Lying naked for hours together, we escaped to Wales for weeks.
You sang to me of Codeine, the vivid extraction process,
Sketched, step by step, in your journal.
The skeleton faces, your naked breasts, distilled encryptions-
Your self-portraits of your black hole flashes, your head rested on corners of the walls, trauma.
Existential fears, childhood, youth, substance, punk, abuse. My silent heaves.
Your sublime eyeliner presence, your aesthetic body, voice like that of the winds of the woods.
Watching the Bloodstock photos together, you sketched abstract images on my bare back.
How you coloured my nails with different shades. I miss cooking
For you when you were unwell. How you panicked when I became unconscious,
Testing my pulses every 5 minutes. Death then would have been a perfect ending.
The drunk impromptu singing sessions; the crazy Valentine’s feedback, ruminations about benzodiazepines
And opioids. The silent metro rides, drunk screams at pubs. The kitchen smoke.
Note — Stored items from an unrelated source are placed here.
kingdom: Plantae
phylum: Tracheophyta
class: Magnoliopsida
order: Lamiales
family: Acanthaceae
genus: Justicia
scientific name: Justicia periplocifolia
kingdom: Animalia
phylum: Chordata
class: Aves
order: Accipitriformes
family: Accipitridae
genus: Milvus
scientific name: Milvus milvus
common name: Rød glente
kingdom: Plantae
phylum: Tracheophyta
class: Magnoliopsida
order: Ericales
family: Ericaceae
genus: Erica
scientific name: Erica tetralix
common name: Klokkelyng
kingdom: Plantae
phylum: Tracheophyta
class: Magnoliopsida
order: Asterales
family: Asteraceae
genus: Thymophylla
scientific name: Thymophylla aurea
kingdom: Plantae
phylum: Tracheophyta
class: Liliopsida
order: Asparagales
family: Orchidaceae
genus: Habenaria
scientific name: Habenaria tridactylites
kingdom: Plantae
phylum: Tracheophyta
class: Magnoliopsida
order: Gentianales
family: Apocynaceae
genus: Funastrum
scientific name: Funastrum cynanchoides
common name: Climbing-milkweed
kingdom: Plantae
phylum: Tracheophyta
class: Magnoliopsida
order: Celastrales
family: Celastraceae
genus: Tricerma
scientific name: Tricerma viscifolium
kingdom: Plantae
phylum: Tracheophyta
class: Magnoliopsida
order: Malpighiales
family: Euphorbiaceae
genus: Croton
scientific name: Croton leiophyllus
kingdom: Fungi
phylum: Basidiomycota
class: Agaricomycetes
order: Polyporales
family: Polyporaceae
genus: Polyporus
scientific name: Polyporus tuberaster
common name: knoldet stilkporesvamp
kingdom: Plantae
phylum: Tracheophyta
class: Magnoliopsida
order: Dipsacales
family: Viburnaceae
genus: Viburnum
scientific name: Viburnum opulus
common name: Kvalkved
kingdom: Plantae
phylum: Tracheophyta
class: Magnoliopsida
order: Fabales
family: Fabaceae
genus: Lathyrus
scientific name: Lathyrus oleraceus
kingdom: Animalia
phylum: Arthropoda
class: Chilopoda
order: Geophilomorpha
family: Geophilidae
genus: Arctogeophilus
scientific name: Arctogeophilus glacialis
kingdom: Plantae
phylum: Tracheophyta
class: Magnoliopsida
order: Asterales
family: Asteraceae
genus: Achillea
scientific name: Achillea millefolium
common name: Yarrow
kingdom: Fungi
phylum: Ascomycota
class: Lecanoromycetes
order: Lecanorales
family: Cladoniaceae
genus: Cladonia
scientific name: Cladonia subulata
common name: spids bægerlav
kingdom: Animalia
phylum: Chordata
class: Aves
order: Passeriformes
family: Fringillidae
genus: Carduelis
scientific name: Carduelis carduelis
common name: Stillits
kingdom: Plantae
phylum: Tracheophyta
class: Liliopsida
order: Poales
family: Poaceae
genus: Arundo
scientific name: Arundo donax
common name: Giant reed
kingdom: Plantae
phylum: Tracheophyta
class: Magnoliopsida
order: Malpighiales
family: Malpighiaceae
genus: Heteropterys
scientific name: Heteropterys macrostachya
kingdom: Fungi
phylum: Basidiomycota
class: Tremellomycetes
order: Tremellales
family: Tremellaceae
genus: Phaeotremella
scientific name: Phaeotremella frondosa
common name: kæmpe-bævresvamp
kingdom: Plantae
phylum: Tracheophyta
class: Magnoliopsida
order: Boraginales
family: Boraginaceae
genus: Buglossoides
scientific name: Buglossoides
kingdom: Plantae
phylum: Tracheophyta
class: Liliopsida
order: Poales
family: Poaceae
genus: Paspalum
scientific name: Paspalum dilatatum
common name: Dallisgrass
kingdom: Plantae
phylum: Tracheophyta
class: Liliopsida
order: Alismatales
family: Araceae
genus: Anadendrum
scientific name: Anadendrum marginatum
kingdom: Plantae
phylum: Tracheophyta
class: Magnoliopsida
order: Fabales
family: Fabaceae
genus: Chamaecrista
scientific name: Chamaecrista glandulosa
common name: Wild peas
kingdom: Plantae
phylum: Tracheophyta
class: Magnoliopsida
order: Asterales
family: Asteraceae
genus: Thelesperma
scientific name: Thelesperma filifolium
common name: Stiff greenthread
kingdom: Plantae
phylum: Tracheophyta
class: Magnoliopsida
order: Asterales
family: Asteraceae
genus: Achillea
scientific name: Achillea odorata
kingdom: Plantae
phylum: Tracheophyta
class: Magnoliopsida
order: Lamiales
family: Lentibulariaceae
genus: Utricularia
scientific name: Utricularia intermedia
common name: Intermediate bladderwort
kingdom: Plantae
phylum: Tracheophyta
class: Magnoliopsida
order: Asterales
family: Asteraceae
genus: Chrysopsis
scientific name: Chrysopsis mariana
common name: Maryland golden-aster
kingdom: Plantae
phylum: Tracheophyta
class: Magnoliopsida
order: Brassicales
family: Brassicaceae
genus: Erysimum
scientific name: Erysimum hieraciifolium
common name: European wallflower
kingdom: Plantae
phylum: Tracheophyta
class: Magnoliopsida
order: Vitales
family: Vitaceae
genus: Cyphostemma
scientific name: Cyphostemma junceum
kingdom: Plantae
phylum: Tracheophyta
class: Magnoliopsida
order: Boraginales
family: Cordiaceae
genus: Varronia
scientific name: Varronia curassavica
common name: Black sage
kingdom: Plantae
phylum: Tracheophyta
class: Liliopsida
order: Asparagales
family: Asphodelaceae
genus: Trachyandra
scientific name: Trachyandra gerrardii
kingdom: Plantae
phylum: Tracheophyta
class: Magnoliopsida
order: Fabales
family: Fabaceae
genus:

And, how I
Would always end up running down to your house through the grey late night,
Lost, every time, when all the gates are closed.
Only to taste your folklore dreamscape and the pasta that you would cook.
Colours of all colours, oh, the queen of anarchist performance masks!
All I am left with now are your whispers,
Some torn pages from your journals and a frozen
Rose that you had put between my teeth.